*Text passage*.
- - - -

Washington–Pundits, pollsters and the President all prophesied that Donald Trump would never be the Republican nominee. A Washington Post columnist even promised to eat his entire column if the Manhattan mogul triumphed.

And he did literally eat his words making a meal of his column after Trump became the party’s presumptive nominee after a “yuge” win in Indiana. But others were not so sporting as they tied themselves into knots to explain the Trump phenomenon.

Donald Trump
Donald Trump

When the real estate mogul announced his White House run in June last year – dramatically coming down the escalator of his Trump Tower in New York with a promise to ‘Make America Great Again’ – few took him seriously.

Pundits said he was just a clown having some fun. With less than 1 per cent support, he made just an asterisk on pollsters’ charts. Columnists saw a dynastic clash between Hillary Clinton and Jeb Bush, a former first lady and the son of a president and brother of another, more likely.

- - - -

*Data below*.
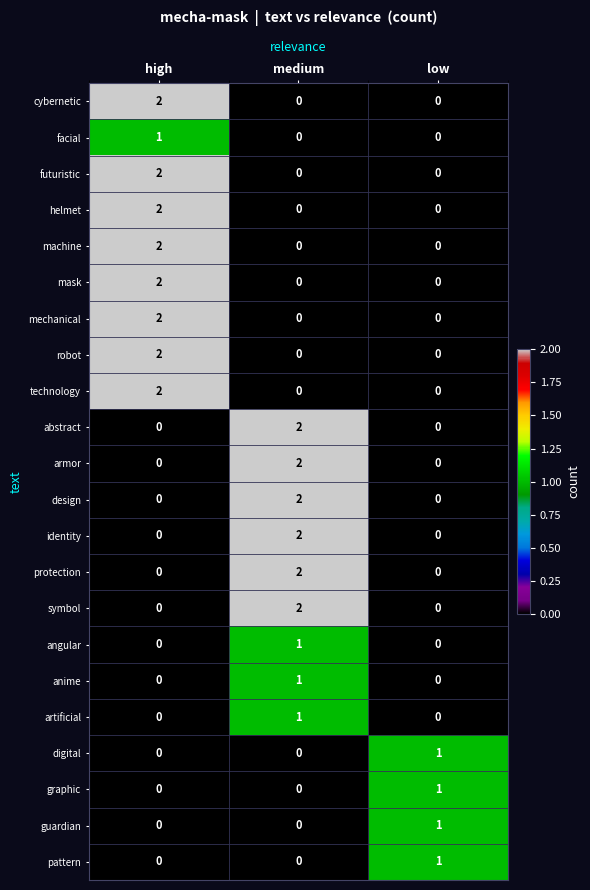

Count the mechanical values in the range 0 to 2.

3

- - - -

Can you reproduce the passage on Donald Trump's unlikely rise to Republican nominee in full, word for word? The data has no connection to the passage on Donald Trump's nomination.

Washington–Pundits, pollsters and the President all prophesied that Donald Trump would never be the Republican nominee. A Washington Post columnist even promised to eat his entire column if the Manhattan mogul triumphed.

And he did literally eat his words making a meal of his column after Trump became the party’s presumptive nominee after a “yuge” win in Indiana. But others were not so sporting as they tied themselves into knots to explain the Trump phenomenon.

Donald Trump
Donald Trump

When the real estate mogul announced his White House run in June last year – dramatically coming down the escalator of his Trump Tower in New York with a promise to ‘Make America Great Again’ – few took him seriously.

Pundits said he was just a clown having some fun. With less than 1 per cent support, he made just an asterisk on pollsters’ charts. Columnists saw a dynastic clash between Hillary Clinton and Jeb Bush, a former first lady and the son of a president and brother of another, more likely.